Sąd: prawie 13 mln dla Tomasza Komendy

Nie płacą ci, którzy zawinili

A może powinni płacić ci, którzy pomylili się w sprawie Tomasza Komendy, a nie wszyscy podatnicy?

Nie mam najmniejszych wątpliwości, że – choć częściowo – winni pomyłki powinni zwrócić pieniądze.

Wyrok nie jest prawomocny. Będziecie się odwoływać?

Na razie czekamy na pisemne uzasadnienie.

 

A prokuratura?

Nie sądzę. Prokurator na sali poparła żądaną przez nas kwotę odszkodowania. Wysokość zadośćuczynienia zostawiła do uznania sądu.

Klient zadowolony z wyroku?

Tak. Podziękował adwokatom, którzy prowadzili jego sprawę. Mówił publicznie, że to przywróciło mu wiarę w zawód adwokata.

Czy sprawa Tomasza Komendy może nas wszystkich czegoś nauczyć?

Sądzę, że tak. Mówił też dziś o tym sąd. Ta sprawa powinna wiele nauczyć wymiar sprawiedliwości. Tam, gdzie w grę wchodzi wolność człowieka, nie można chodzić na skróty.
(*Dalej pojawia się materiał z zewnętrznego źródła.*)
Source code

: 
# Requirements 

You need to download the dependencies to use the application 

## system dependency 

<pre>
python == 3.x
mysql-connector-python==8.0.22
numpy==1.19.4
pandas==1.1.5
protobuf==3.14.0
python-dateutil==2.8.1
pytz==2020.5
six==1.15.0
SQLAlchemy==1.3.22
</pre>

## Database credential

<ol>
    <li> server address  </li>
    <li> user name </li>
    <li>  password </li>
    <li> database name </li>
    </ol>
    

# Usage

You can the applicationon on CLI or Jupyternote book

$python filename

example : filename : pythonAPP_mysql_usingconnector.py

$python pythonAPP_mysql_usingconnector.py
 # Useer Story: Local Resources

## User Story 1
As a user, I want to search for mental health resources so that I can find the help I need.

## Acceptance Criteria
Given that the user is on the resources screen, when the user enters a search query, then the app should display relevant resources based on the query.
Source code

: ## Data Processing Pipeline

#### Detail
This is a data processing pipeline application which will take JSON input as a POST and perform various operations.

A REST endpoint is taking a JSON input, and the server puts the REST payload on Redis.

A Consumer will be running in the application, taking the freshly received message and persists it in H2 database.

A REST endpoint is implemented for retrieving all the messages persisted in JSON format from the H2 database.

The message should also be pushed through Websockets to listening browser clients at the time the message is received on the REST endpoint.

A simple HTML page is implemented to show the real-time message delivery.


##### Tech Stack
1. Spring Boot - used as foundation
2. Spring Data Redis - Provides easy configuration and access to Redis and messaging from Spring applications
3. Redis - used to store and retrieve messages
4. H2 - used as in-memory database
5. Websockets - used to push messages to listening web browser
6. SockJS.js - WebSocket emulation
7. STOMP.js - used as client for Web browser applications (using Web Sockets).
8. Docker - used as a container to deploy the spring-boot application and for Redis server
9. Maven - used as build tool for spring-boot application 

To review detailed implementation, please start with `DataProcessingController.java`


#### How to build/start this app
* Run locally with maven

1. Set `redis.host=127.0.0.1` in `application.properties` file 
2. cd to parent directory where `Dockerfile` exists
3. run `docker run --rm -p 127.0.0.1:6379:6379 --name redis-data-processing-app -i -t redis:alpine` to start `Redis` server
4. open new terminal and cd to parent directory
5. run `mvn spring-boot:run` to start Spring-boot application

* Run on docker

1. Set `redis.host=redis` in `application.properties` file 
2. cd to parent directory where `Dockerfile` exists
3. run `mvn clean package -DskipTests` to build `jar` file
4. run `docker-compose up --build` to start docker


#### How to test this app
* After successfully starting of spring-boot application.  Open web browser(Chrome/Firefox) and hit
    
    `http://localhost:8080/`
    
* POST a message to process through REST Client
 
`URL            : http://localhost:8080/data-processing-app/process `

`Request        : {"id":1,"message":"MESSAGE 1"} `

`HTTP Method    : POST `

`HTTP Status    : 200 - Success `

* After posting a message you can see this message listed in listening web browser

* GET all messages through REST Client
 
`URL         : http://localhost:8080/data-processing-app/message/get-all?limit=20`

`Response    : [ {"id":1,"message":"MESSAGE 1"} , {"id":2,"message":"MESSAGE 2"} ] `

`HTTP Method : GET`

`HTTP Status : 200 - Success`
Dziś może pan powiedzieć, czy spodziewał się takiej kwoty? Według wielu jest nierealna.

Spodziewałem się, że będzie najwyższe, ale nie zastanawiałem się nad konkretną kwotą. Sąd był gotowy merytorycznie do orzekania w tej sprawie. Ściągnął wyroki z podobnych spraw z ponad 40 sądów. A to oznacza, że także ważył kwoty.

Na co Tomasz Komenda przeznaczy pieniądze?

Nie wiem i jest to wyłącznie jego sprawa.